◆ TASK TO COMPLETE ◆
According to the passage on government stimulus payments, which concern won out over the accuracy of payments during the mass-scale disbursements?

◆ PASSAGE TO READ ◆

•••

Yet, if the government were to pass a stimulus bill this instant, the ecosystem would still face the same challenges.
Speed Vs. Accuracy
Among those challenges, according to J.P. Morgan’s Robinson: the speed at which the payment is made and the accuracy/integrity of the payment. In context of mass-scale disbursements, she said, one concern wins out over the other — and this time, speed won out. Along the way, too, payments choice matters, and many individuals opted for paper checks. (Even in an ideal environment, where Zelle and RTP are on offer, some may default to that option). That gives an opening for fraudsters.
But there are some best practices that government can learn, even if the evolution toward digital will be done in stages. Robinson said that the government is increasingly looking to the payments players and banks to help with analytics, third-party data and even craft data sets.
“I am seeing a receptivity in terms of a lookback that will allow them to be hopefully in a better position with a second round of stimulus,” she said of government efforts to embrace both speed and accuracy.
But in the end, and beyond the stimulus activity, said Ingo’s Edwards, the government is not in the payments business and probably does not need to be, and instead should likely rely on bank partners to do that.
In terms of the mechanics of it all, ACH still remains largely as an offline mechanism. It’s important to solve for risk management and the rails (and the fact, too, that multiple agencies have been involved, such as the Bureau of Fiscal Services). Edwards noted that many checks bounced, and fraud still is a problem. Banks and large treasury partners can help solve some of the friction inherent in the last mile of payments.
A collaborative mindset, between tech firms, banks and treasury partners, maintained Ziolkowski, can foster data sharing and satisfy regulatory issues, such as electronically validating account information.
Technology is not a default, according to Robinson, but a good meeting point to get that conversation between private and public stakeholders.
“If you had to prioritize, maybe more prioritization would be placed on reducing the volume vulnerability to fraud or improper payments or waste, which then slows the process,” she said, and hits the most vulnerable populations the hardest.
Said Edwards: "The payments industry is very robust. There's very good technology and tools to manage fraud, but the best tools are digital and online."
The key and most immediate challenge is to close the digital gap that exists for the government (and where tokenization, artificial intelligence and digital accounts, leveraged already by the private sector and by banks, could be of significant benefit).
The problems have not gone unnoticed, as the government has sought to improve validation processes and steps, according to panelists, with pilot programs in the works at banks.
“The government literally right in this moment has no way to reach out to me and start that process,” Edwards said. “So that's the first gap the government's got to solve and could solve in this upcoming tax cycle by adding [digital conduits] that to their tax forms and collecting email and contact information from Americans.”

•••

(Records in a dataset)
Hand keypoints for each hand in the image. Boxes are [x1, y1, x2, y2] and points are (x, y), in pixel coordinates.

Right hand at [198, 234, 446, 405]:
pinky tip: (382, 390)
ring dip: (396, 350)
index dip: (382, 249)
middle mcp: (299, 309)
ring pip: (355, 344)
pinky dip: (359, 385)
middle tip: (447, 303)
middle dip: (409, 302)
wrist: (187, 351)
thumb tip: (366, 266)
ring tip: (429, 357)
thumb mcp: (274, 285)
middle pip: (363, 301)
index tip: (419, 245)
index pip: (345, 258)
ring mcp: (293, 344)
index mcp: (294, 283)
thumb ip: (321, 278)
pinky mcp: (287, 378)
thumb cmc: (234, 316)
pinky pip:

•••

◆ RESULT ◆
Speed won out.